Yea I know you can use partial fractions and that makes it easy, but I don't know why you wouldn't be able to use complex numbers, i's a constant and as long as you don't make an arithmetic error you're still gonna get a correct answer.
(2i/3)*tan^-1(-i/3) is equivalent to ln(2)/3 (according to wolfram alpha at least)
I understand that if the integral has a context, such as volume or distance then I obviously can't use complex numbers, but if its just an indefinite integral and my gut instinct is to force an inverse tan integral instead of using partial fractions then it'd be frustrating to lose marks because of it.

Ahh well, I guess I'll just try and avoid using complex numbers when integrating in future (unless of course I don't think i'll get an answer otherwise).
Thanks

5. ## Re: Equivalencies when integrating?

Originally Posted by Skitzgerald
Yea I know you can use partial fractions and that makes it easy, but I don't know why you wouldn't be able to use complex numbers, i's a constant and as long as you don't make an arithmetic error you're still gonna get a correct answer.
(2i/3)*tan^-1(-i/3) is equivalent to ln(2)/3 (according to wolfram alpha at least)
I understand that if the integral has a context, such as volume or distance then I obviously can't use complex numbers, but if its just an indefinite integral and my gut instinct is to force an inverse tan integral instead of using partial fractions then it'd be frustrating to lose marks because of it.

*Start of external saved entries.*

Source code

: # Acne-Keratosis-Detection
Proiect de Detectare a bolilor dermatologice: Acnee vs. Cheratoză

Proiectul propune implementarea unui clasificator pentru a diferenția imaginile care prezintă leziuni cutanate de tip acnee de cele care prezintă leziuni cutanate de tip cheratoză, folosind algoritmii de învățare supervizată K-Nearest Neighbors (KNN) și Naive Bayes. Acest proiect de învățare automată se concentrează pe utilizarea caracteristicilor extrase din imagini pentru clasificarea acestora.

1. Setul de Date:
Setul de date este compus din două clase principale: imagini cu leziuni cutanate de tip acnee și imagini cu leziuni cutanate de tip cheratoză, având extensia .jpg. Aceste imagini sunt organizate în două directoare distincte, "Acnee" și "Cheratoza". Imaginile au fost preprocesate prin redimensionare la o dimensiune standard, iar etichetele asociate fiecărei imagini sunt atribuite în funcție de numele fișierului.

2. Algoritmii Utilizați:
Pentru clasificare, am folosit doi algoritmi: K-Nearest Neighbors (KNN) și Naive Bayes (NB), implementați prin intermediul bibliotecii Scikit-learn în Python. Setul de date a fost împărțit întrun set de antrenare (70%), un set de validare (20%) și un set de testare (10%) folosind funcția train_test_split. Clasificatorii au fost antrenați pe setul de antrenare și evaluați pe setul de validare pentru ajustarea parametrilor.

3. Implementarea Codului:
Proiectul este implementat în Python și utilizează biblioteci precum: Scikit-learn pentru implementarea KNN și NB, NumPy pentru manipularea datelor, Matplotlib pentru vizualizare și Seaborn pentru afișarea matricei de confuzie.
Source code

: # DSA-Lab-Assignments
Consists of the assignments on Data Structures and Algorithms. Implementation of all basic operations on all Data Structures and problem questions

Ahh well, I guess I'll just try and avoid using complex numbers when integrating in future (unless of course I don't think i'll get an answer otherwise).
Thanks
Like I said, your answer involving complex numbers is essentially correct, but you need knowledge of the complex arctangent function to simplify it down to the desired form of the answer (ln(2)/3). And in the HSC, you should probably not use the complex method because it isn't in the syllabus and there's no real need to use it.

6. ## Re: Equivalencies when integrating?

Yea that was a reply to Pikachu.
Thanks for the link about the arctangent function, and i can understand that my answer isn't in its simplest form to anyone with knowledge about the arctan function, but everything i've done is mathematically correct and i've answered the question, so being confined to the "HSC" answer is annoying, i feel like im being punished for my creativity

7. ## Re: Equivalencies when integrating?

Originally Posted by Skitzgerald
Yea that was a reply to Pikachu.
Thanks for the link about the arctangent function, and i can understand that my answer isn't in its simplest form to anyone with knowledge about the arctan function, but everything i've done is mathematically correct and i've answered the question, so being confined to the "HSC" answer is annoying, i feel like im being punished for my creativity
Ah OK.

Well in any case, the markers are probably looking for the answer ln(2)/3. You should probably simplify your answer down to this because if you leave it as a complex arctangent, one could argue this isn't fully simplified, especially since we're dealing with a real integral (so we should give our final answer as a real number).